Mine 2H 1999 2000 2000
Total Production Total
Cash Cash
Costs Costs
US$/ounce US$/ounce

Rand 189 93,573 170
Marigold 207 46,962 203
Dee 262 69,188 251
Daisy 144 8,543 154
Picacho 182 1,333 300
San Martin -- 14,000 149
--------------------------------------
Totals 196 233,599 200


Note that 1H 1999 production excludes results in January and February, 1999, from the former Rayrock mines.


Hedging Program

In response to numerous recent inquiries concerning its hedge positions, the company reports that it currently has hedge positions on 4.3 per cent of its proven and probable reserves.
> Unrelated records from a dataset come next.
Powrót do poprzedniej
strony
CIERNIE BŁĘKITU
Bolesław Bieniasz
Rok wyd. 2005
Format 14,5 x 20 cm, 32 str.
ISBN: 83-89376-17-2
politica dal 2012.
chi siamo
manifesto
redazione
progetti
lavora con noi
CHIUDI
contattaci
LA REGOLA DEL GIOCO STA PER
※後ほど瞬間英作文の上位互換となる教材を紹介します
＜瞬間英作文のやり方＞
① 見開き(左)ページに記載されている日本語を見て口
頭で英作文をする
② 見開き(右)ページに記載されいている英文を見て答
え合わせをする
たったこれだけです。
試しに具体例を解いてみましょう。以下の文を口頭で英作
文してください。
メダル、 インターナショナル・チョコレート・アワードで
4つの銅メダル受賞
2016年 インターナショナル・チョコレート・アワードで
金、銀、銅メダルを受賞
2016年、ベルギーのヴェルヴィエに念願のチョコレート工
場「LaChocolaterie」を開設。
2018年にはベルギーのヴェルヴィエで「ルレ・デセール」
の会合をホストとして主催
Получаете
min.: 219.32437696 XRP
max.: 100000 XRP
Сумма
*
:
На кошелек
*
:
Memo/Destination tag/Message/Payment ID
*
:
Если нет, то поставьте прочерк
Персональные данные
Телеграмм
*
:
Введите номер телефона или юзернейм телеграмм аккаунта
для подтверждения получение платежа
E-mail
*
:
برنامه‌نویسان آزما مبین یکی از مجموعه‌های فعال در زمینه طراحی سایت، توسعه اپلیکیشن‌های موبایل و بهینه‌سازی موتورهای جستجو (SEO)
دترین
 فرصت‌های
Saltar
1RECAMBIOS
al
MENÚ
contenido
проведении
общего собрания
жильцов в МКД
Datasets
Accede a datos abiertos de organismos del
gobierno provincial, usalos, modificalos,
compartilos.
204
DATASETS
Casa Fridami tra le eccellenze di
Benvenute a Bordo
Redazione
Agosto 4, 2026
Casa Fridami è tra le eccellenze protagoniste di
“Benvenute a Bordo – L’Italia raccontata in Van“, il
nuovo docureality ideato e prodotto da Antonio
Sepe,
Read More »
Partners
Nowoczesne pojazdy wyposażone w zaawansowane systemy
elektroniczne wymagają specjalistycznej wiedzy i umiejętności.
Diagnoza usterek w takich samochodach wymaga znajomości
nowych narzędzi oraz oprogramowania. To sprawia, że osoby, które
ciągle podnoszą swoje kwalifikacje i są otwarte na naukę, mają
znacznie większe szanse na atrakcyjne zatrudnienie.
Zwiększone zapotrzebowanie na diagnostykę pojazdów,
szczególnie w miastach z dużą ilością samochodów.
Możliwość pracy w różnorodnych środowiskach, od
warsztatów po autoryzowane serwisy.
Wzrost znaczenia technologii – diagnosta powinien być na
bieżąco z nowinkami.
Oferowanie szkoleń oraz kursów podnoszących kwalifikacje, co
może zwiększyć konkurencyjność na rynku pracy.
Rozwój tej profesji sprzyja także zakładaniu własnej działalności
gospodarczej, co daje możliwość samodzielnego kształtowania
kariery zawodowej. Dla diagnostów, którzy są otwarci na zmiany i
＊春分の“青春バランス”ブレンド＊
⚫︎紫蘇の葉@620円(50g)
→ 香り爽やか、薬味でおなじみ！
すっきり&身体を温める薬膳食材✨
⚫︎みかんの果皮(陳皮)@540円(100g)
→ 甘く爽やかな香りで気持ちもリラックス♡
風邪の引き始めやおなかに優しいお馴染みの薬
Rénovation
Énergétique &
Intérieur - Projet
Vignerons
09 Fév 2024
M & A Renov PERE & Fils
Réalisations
During the recent low gold price environment, Glamis placed moderate floor protection for 2000 production in the event of continued low prices. To this end, put options on 36,000 ounces were purchased for 2000 delivery at an average price of $275. These contracts were financed with call options sold for delivery in 2001.

The company's total current hedge positions (excluding out-of-the-money put options) are as follows:

Year Forward Average Call
Ounces Price Option
($/oz) Ounces
----------------------------------
Remainder
of 1999 16,400 288 20,500
2000 63,000 288 19,000
2001 0 -- 60,000
2002 and
beyond 0 -- 0
----------------------------------

Year Average Total Estimated
Option Forward Gold
($/ounce) and Call Production
Ounces (ounces)
-------------------------------------
Remainder
of 1999 301 36,900 67,000
2000 275 82,000 228,000
2001 295 60,000 250,000
2002 and
beyond -- 0
-------------------------------------
Total 178,900 541,000


Approximately 36 per cent of projected 2000 production and 24 per cent of projected 2001 production is subject to hedge positions. The company has no positions that are subject to floating lease rates. All of the call options are spot deferrable at the company's election. Glamis has no intention to place additional hedge positions at current gold prices.

Glamis Gold Ltd. is an intermediate gold producer operating the Rand and Picacho mines in California, as well as the Marigold, Dee and Daisy mines in Nevada. The company has recently approved development of the San Martin mine in Honduras, with initial gold production scheduled for the third quarter of 2000. With San Martin in full production, Glamis expects production of approximately 250,000 ounces in 2001.

WARNING: The company relies upon litigation protection for "forward-looking" statements.